As long as we keep thinking about our meals in "traditional" meat and potato terms - big slab of protein, grain, side salad and a limp little veggie on the side, so we can get to the big dessert - we'll be baffled by the challenge of eating enough fruits and vegetables.
The trick is to commpletely re-examine our definition. For me and my FitFam.com clients, the salad is the meal. Not a puny "lettuce with a couple of old shredded carrots, a tomato made of styrofoam and a pitted olive" salad like you find at many restaurants, but a huge honking salad, complete with beans, nuts, seeds, fresh and dried fruit, chopped vegetables, and an absolutely amazing dressing.

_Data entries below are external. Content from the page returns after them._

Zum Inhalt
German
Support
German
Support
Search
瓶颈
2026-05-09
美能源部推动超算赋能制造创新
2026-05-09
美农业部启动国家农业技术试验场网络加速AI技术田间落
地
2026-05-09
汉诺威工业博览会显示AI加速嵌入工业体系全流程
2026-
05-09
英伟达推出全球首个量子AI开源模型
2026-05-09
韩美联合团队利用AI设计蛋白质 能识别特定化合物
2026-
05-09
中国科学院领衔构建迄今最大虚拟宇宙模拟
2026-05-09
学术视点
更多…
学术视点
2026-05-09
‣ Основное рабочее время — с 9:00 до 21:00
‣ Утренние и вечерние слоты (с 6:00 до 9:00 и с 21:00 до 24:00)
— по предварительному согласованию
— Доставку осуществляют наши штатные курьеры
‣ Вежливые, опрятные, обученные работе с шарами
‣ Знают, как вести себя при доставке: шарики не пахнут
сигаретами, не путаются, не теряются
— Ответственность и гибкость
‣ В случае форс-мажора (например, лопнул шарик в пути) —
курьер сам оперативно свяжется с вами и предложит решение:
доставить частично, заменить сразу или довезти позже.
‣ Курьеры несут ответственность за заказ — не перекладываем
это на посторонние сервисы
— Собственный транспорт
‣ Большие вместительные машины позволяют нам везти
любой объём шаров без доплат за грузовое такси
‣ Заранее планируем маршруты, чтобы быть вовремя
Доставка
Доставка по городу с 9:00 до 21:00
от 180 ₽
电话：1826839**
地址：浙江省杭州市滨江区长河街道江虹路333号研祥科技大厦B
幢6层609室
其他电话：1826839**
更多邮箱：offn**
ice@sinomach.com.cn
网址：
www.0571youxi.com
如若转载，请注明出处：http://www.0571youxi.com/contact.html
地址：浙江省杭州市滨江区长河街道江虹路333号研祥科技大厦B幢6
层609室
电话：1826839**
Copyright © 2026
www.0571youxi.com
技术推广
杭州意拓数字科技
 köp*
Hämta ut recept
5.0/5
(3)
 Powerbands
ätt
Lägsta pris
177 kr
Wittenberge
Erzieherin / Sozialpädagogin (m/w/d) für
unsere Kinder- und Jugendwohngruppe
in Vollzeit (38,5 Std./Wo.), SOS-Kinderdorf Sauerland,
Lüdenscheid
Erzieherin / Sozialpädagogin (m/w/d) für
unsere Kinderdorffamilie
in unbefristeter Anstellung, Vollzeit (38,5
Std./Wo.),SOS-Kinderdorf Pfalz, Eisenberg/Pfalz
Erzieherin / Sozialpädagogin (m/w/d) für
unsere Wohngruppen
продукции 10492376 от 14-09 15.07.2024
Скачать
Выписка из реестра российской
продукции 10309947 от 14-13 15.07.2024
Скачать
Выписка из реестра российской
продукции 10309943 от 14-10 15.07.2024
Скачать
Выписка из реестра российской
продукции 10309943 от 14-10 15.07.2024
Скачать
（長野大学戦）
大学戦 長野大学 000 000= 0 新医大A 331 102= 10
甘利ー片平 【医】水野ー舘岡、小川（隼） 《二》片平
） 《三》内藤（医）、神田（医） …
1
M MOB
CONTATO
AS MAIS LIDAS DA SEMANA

The same salad serves as a filling for a lunch wrap or pocket if you're brown-bagging.
For breakfast, we often go for green smoothies: water or almond milk, a banana, flax meal, pitted dates, fresh or frozen spinach, fresh or frozen berries, and maybe a carrot, cilantro or cucumber. (Check out http://www.FitFam.com TV for a green smoothie video that will blow your socks off - or at least curl down the tops.)
The evidence supporting a whole-foods, plant-based diet is overwhelming. The Health Ranger is right about the corporate, academic and government conspiracy to keep the public confused and jaded. Just read T. Colin Campbell's The China Study for a first-hand account of these shenanigans by the most prominent nutritional researcher of our time.
Like the Health Ranger, we can all develop our own "street cred" by trying a whole-foods, plant-based diet for 21 days. I guarantee, you'll never go back.